[Items from a data source]
_ _ _ _

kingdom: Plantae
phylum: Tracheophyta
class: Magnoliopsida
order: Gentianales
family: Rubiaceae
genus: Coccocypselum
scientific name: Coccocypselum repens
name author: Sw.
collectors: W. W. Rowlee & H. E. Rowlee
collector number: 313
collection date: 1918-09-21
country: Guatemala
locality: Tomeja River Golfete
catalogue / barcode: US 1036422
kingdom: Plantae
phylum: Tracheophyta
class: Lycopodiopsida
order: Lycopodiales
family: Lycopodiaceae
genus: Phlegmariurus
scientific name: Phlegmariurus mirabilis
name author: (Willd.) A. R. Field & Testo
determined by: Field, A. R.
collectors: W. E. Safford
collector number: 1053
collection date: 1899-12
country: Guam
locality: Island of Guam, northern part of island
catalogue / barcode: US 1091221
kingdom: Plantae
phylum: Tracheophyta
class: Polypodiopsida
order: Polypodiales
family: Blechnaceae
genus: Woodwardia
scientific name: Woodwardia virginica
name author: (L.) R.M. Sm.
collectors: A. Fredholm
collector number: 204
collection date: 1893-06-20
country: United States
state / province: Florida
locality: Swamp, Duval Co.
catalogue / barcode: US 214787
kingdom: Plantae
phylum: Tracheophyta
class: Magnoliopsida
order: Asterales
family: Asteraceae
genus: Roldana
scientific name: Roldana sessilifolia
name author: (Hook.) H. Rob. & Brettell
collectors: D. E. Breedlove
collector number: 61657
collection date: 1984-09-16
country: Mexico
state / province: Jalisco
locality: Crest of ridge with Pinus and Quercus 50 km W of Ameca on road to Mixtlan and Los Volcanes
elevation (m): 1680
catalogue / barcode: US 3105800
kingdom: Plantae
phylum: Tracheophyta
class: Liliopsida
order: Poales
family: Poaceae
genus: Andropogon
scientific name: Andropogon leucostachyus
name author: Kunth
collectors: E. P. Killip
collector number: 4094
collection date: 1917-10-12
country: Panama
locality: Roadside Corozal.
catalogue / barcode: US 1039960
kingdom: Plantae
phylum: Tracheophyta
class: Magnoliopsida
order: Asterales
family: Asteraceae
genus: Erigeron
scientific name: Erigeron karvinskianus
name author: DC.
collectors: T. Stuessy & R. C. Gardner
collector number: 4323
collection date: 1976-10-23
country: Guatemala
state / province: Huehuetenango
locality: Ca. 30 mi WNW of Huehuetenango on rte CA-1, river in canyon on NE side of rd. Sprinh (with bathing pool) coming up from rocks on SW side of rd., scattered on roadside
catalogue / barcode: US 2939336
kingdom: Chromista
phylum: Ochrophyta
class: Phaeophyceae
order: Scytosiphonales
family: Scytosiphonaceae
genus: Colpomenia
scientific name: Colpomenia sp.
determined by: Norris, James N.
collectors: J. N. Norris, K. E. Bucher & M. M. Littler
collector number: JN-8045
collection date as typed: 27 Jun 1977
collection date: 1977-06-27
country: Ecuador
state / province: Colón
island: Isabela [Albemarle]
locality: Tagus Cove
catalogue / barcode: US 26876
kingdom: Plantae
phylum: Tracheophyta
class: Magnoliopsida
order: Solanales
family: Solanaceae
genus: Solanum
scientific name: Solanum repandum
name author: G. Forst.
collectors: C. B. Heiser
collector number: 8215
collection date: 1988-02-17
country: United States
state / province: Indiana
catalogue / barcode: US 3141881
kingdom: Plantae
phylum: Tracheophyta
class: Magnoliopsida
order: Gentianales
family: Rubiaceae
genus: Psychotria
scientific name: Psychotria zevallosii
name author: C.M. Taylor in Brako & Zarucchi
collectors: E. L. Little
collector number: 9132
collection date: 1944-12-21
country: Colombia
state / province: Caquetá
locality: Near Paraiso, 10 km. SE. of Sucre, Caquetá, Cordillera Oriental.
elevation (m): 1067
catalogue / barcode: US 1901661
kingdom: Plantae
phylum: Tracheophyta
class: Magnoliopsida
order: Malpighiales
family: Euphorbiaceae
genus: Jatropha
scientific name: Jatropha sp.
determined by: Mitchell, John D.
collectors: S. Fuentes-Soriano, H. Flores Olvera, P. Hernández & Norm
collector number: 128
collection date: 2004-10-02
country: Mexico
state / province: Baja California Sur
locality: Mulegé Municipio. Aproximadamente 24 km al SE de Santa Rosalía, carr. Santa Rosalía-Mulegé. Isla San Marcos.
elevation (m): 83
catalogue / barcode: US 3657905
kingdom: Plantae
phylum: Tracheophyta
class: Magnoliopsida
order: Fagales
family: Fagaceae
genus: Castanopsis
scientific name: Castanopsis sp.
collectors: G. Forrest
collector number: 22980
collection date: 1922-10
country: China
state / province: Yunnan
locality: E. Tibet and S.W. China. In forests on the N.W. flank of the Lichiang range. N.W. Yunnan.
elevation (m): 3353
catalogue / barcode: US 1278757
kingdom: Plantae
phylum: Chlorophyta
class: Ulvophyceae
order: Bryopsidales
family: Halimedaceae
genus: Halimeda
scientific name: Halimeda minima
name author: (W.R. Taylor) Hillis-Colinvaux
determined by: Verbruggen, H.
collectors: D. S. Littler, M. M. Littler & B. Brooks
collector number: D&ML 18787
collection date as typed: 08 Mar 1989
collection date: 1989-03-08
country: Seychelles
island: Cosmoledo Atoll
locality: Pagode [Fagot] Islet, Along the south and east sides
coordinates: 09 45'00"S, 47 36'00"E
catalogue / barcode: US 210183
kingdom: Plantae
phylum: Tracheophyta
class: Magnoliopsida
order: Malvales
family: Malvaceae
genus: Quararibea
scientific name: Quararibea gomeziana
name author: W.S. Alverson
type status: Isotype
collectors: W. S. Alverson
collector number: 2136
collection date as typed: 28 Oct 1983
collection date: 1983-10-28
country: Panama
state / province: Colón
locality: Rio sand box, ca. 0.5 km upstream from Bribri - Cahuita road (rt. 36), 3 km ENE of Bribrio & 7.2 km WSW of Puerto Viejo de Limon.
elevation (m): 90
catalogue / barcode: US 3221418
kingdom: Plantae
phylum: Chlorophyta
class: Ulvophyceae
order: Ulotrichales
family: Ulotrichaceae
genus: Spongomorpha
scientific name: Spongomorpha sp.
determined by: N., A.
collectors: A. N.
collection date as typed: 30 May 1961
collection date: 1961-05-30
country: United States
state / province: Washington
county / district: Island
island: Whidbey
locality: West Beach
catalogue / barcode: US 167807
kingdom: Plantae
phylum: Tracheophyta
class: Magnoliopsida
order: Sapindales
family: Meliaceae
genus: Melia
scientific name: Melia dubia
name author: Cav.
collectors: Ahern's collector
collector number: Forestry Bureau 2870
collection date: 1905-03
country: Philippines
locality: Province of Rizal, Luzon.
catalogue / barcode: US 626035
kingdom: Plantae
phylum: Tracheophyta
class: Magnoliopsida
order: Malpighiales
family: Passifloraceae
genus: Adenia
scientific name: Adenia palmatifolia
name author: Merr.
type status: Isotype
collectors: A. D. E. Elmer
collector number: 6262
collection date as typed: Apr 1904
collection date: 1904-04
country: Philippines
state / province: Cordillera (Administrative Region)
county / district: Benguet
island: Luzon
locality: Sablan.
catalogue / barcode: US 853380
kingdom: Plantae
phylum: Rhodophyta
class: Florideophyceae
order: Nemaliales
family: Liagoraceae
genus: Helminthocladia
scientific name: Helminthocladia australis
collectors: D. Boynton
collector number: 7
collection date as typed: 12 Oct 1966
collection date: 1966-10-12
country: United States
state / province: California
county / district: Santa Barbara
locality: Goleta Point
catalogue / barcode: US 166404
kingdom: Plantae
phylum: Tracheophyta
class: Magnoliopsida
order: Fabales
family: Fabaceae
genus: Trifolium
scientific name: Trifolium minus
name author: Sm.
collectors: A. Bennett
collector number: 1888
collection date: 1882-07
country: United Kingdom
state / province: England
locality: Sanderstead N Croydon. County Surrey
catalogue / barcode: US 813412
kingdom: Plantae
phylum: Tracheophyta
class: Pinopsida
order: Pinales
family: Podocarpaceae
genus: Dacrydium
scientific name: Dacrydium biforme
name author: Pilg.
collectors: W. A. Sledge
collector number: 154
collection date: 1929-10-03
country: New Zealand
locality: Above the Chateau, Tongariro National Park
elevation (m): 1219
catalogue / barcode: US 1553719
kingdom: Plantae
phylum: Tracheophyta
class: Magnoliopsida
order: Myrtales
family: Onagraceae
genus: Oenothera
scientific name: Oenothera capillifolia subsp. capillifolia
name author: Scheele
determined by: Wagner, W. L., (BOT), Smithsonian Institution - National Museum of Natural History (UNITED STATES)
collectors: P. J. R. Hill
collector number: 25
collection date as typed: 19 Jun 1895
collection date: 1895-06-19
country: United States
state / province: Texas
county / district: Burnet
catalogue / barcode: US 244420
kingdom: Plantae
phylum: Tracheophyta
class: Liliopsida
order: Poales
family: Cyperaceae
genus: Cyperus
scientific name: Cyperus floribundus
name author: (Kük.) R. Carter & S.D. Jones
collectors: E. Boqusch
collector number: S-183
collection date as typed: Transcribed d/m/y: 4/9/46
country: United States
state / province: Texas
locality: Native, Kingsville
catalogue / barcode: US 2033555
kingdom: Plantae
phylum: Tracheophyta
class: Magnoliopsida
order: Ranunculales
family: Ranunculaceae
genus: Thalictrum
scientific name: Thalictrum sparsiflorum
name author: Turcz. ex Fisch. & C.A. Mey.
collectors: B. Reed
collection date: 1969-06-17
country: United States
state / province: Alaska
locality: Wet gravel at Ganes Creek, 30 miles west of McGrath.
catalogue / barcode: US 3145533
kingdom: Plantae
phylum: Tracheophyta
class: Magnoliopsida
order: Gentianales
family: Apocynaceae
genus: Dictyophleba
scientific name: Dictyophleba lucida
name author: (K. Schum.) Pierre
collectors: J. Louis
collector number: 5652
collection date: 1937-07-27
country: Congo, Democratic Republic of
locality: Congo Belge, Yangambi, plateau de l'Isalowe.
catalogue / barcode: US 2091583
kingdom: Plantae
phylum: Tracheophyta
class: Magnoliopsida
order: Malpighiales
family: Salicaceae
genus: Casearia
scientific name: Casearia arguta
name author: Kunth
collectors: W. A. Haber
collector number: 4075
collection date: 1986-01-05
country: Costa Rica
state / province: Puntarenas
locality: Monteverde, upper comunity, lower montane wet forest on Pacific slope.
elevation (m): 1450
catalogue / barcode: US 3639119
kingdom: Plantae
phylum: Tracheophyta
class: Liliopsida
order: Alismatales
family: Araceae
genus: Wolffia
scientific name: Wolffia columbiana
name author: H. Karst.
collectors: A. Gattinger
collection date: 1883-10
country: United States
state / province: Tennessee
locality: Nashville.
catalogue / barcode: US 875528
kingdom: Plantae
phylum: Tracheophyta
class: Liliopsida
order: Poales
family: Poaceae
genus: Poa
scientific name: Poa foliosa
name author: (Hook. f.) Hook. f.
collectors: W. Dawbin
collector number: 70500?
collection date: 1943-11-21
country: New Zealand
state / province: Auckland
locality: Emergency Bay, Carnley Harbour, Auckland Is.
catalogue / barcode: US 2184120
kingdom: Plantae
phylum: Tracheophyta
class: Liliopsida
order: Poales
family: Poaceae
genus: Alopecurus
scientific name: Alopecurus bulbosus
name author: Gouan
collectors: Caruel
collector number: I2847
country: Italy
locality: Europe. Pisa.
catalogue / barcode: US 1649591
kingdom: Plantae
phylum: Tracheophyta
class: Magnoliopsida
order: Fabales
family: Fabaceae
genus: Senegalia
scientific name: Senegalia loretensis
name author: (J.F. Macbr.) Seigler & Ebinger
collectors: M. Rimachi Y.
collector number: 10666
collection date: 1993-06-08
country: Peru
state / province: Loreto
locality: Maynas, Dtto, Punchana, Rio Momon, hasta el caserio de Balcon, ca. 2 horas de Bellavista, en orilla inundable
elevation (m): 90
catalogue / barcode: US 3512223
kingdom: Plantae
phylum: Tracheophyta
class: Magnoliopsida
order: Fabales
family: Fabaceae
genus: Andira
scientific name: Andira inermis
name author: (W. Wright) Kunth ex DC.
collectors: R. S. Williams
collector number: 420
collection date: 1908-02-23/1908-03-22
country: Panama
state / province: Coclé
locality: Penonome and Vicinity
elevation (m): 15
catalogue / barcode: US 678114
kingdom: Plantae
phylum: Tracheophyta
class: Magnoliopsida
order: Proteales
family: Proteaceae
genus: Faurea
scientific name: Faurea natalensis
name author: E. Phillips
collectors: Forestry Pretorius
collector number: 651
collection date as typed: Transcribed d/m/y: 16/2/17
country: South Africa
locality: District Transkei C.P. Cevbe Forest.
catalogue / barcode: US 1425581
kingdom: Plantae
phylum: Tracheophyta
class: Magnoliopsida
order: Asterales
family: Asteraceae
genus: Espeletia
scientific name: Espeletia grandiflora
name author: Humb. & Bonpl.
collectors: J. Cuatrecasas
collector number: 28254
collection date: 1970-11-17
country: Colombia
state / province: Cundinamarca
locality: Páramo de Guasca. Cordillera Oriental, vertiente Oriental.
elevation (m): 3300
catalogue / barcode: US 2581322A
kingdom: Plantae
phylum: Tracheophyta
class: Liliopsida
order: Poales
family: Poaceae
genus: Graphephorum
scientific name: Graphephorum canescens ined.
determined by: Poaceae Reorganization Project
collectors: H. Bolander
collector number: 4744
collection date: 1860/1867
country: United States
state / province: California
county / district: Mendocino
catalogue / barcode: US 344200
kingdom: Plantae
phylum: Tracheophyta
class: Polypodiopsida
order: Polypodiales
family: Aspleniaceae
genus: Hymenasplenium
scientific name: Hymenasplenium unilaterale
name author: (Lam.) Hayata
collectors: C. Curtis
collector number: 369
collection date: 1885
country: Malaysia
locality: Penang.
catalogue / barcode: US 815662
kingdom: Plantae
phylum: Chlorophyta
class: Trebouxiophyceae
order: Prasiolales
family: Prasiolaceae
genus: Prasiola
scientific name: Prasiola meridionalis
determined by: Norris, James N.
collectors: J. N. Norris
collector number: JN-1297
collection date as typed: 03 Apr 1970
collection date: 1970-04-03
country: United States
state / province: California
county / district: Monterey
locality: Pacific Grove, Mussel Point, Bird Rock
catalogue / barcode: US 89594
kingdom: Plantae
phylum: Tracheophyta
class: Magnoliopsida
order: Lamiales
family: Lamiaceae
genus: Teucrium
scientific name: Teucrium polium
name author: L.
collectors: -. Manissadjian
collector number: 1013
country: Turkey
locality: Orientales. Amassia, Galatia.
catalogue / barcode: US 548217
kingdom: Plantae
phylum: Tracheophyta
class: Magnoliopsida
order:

_ _ _ _

_WHAT IS ASKED_: In the listing above, reproduce the lines without any changes, starting with the line that contains "collectors: P. J. R. Hill" and going on through the line that contains "locality: Congo Belge, Yangambi, plateau".

_TASK RESULT_:
collectors: P. J. R. Hill
collector number: 25
collection date as typed: 19 Jun 1895
collection date: 1895-06-19
country: United States
state / province: Texas
county / district: Burnet
catalogue / barcode: US 244420
kingdom: Plantae
phylum: Tracheophyta
class: Liliopsida
order: Poales
family: Cyperaceae
genus: Cyperus
scientific name: Cyperus floribundus
name author: (Kük.) R. Carter & S.D. Jones
collectors: E. Boqusch
collector number: S-183
collection date as typed: Transcribed d/m/y: 4/9/46
country: United States
state / province: Texas
locality: Native, Kingsville
catalogue / barcode: US 2033555
kingdom: Plantae
phylum: Tracheophyta
class: Magnoliopsida
order: Ranunculales
family: Ranunculaceae
genus: Thalictrum
scientific name: Thalictrum sparsiflorum
name author: Turcz. ex Fisch. & C.A. Mey.
collectors: B. Reed
collection date: 1969-06-17
country: United States
state / province: Alaska
locality: Wet gravel at Ganes Creek, 30 miles west of McGrath.
catalogue / barcode: US 3145533
kingdom: Plantae
phylum: Tracheophyta
class: Magnoliopsida
order: Gentianales
family: Apocynaceae
genus: Dictyophleba
scientific name: Dictyophleba lucida
name author: (K. Schum.) Pierre
collectors: J. Louis
collector number: 5652
collection date: 1937-07-27
country: Congo, Democratic Republic of
locality: Congo Belge, Yangambi, plateau de l'Isalowe.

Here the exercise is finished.